After a judgment is filed against you, the next step for the creditor is to collect the money by garnishing your wages and/or bank account(s). Bankruptcy not only stops this process dead in its tracks, but it could also allow you to get some of your money back.

There is a provision in the Bankruptcy Code that allows you to recover involuntary transfers of your property (including money) to your creditor so long as said transfer exceeds $600.00 in value to a single creditor.  The day you file bankruptcy, your attorney at Lepant & Lentz, PC LLO will demand that money back from your creditor.


The day you file bankruptcy, most all civil lawsuits against you must stop. Your attorney will file a notice in each case you are involved and the case will be dismissed.

Meeting of Creditors

Everyone who files bankruptcy, whether it be Chapter 7, 11, 12, or 13, must make an appearance at a “Meeting of Creditors” or what is also called a “341 Meeting.” This is where the bankruptcy trustee, who is appointed to your case to oversee it, will ask you questions about the paperwork you filed and questions about your situation.

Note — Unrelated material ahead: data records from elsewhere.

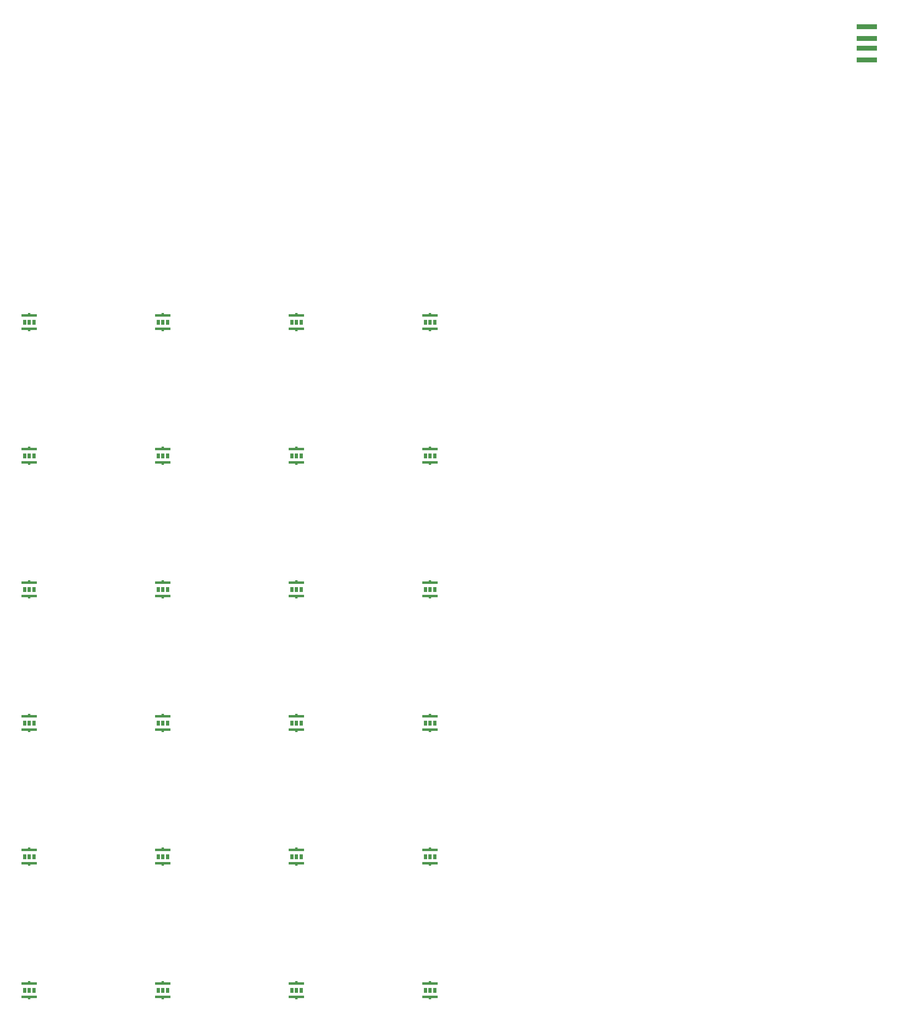
<source format=gbr>
G04 EAGLE Gerber X2 export*
%TF.Part,Single*%
%TF.FileFunction,Paste,Bot*%
%TF.FilePolarity,Positive*%
%TF.GenerationSoftware,Autodesk,EAGLE,9.1.1*%
%TF.CreationDate,2018-08-01T19:31:55Z*%
G75*
%MOMM*%
%FSLAX34Y34*%
%LPD*%
%AMOC8*
5,1,8,0,0,1.08239X$1,22.5*%
G01*
%ADD10R,3.300000X0.500000*%
%ADD11R,0.500000X0.450000*%
%ADD12R,0.750000X1.010000*%
%ADD13R,4.200000X1.000000*%


D10*
X1283970Y1549624D03*
D11*
X1283970Y1546374D03*
D10*
X1283970Y1577624D03*
D11*
X1283970Y1580874D03*
D12*
X1283970Y1563624D03*
X1273970Y1563624D03*
X1293970Y1563624D03*
D10*
X1563370Y1549624D03*
D11*
X1563370Y1546374D03*
D10*
X1563370Y1577624D03*
D11*
X1563370Y1580874D03*
D12*
X1563370Y1563624D03*
X1553370Y1563624D03*
X1573370Y1563624D03*
D10*
X1283970Y711424D03*
D11*
X1283970Y708174D03*
D10*
X1283970Y739424D03*
D11*
X1283970Y742674D03*
D12*
X1283970Y725424D03*
X1273970Y725424D03*
X1293970Y725424D03*
D10*
X1004570Y2108424D03*
D11*
X1004570Y2105174D03*
D10*
X1004570Y2136424D03*
D11*
X1004570Y2139674D03*
D12*
X1004570Y2122424D03*
X994570Y2122424D03*
X1014570Y2122424D03*
D10*
X1842770Y1549624D03*
D11*
X1842770Y1546374D03*
D10*
X1842770Y1577624D03*
D11*
X1842770Y1580874D03*
D12*
X1842770Y1563624D03*
X1832770Y1563624D03*
X1852770Y1563624D03*
D10*
X1563370Y990824D03*
D11*
X1563370Y987574D03*
D10*
X1563370Y1018824D03*
D11*
X1563370Y1022074D03*
D12*
X1563370Y1004824D03*
X1553370Y1004824D03*
X1573370Y1004824D03*
D10*
X1283970Y2108424D03*
D11*
X1283970Y2105174D03*
D10*
X1283970Y2136424D03*
D11*
X1283970Y2139674D03*
D12*
X1283970Y2122424D03*
X1273970Y2122424D03*
X1293970Y2122424D03*
D10*
X1004570Y711424D03*
D11*
X1004570Y708174D03*
D10*
X1004570Y739424D03*
D11*
X1004570Y742674D03*
D12*
X1004570Y725424D03*
X994570Y725424D03*
X1014570Y725424D03*
D10*
X1842770Y711424D03*
D11*
X1842770Y708174D03*
D10*
X1842770Y739424D03*
D11*
X1842770Y742674D03*
D12*
X1842770Y725424D03*
X1832770Y725424D03*
X1852770Y725424D03*
D10*
X1563370Y1829024D03*
D11*
X1563370Y1825774D03*
D10*
X1563370Y1857024D03*
D11*
X1563370Y1860274D03*
D12*
X1563370Y1843024D03*
X1553370Y1843024D03*
X1573370Y1843024D03*
D10*
X1283970Y1270224D03*
D11*
X1283970Y1266974D03*
D10*
X1283970Y1298224D03*
D11*
X1283970Y1301474D03*
D12*
X1283970Y1284224D03*
X1273970Y1284224D03*
X1293970Y1284224D03*
D10*
X1563370Y711424D03*
D11*
X1563370Y708174D03*
D10*
X1563370Y739424D03*
D11*
X1563370Y742674D03*
D12*
X1563370Y725424D03*
X1553370Y725424D03*
X1573370Y725424D03*
D10*
X1004570Y1829024D03*
D11*
X1004570Y1825774D03*
D10*
X1004570Y1857024D03*
D11*
X1004570Y1860274D03*
D12*
X1004570Y1843024D03*
X994570Y1843024D03*
X1014570Y1843024D03*
D10*
X1842770Y1270224D03*
D11*
X1842770Y1266974D03*
D10*
X1842770Y1298224D03*
D11*
X1842770Y1301474D03*
D12*
X1842770Y1284224D03*
X1832770Y1284224D03*
X1852770Y1284224D03*
D10*
X1563370Y2108424D03*
D11*
X1563370Y2105174D03*
D10*
X1563370Y2136424D03*
D11*
X1563370Y2139674D03*
D12*
X1563370Y2122424D03*
X1553370Y2122424D03*
X1573370Y2122424D03*
D10*
X1283970Y990824D03*
D11*
X1283970Y987574D03*
D10*
X1283970Y1018824D03*
D11*
X1283970Y1022074D03*
D12*
X1283970Y1004824D03*
X1273970Y1004824D03*
X1293970Y1004824D03*
D10*
X1004570Y1549624D03*
D11*
X1004570Y1546374D03*
D10*
X1004570Y1577624D03*
D11*
X1004570Y1580874D03*
D12*
X1004570Y1563624D03*
X994570Y1563624D03*
X1014570Y1563624D03*
D10*
X1842770Y1829024D03*
D11*
X1842770Y1825774D03*
D10*
X1842770Y1857024D03*
D11*
X1842770Y1860274D03*
D12*
X1842770Y1843024D03*
X1832770Y1843024D03*
X1852770Y1843024D03*
D10*
X1004570Y1270224D03*
D11*
X1004570Y1266974D03*
D10*
X1004570Y1298224D03*
D11*
X1004570Y1301474D03*
D12*
X1004570Y1284224D03*
X994570Y1284224D03*
X1014570Y1284224D03*
D10*
X1842770Y2108424D03*
D11*
X1842770Y2105174D03*
D10*
X1842770Y2136424D03*
D11*
X1842770Y2139674D03*
D12*
X1842770Y2122424D03*
X1832770Y2122424D03*
X1852770Y2122424D03*
D10*
X1563370Y1270224D03*
D11*
X1563370Y1266974D03*
D10*
X1563370Y1298224D03*
D11*
X1563370Y1301474D03*
D12*
X1563370Y1284224D03*
X1553370Y1284224D03*
X1573370Y1284224D03*
D10*
X1283970Y1829024D03*
D11*
X1283970Y1825774D03*
D10*
X1283970Y1857024D03*
D11*
X1283970Y1860274D03*
D12*
X1283970Y1843024D03*
X1273970Y1843024D03*
X1293970Y1843024D03*
D10*
X1004570Y990824D03*
D11*
X1004570Y987574D03*
D10*
X1004570Y1018824D03*
D11*
X1004570Y1022074D03*
D12*
X1004570Y1004824D03*
X994570Y1004824D03*
X1014570Y1004824D03*
D10*
X1842770Y990824D03*
D11*
X1842770Y987574D03*
D10*
X1842770Y1018824D03*
D11*
X1842770Y1022074D03*
D12*
X1842770Y1004824D03*
X1832770Y1004824D03*
X1852770Y1004824D03*
D13*
X2755900Y2740660D03*
X2755900Y2715660D03*
X2755900Y2695660D03*
X2755900Y2670660D03*
M02*

</source>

A judge is not present at the meeting of creditors. You will be under oath, but your attorney will be there to help you and guide you through the process.

Many people are intimidated by the meeting of creditors, but the meeting itself is quite simple. It is not an inquisition; it is a chance for the trustee to make sure you are familiar with the information contained in your bankruptcy schedules and to clear up any questions he/she may have. Creditors typically only ask about any applicable collateral on secured loans, if they show up at all.

Most meetings of creditors are conducted quickly and in a conference room with several other people who have filed bankruptcy. You do not have to feel embarrassed or be nervous about the meeting because you will be with your attorney and other people who have filed bankruptcy.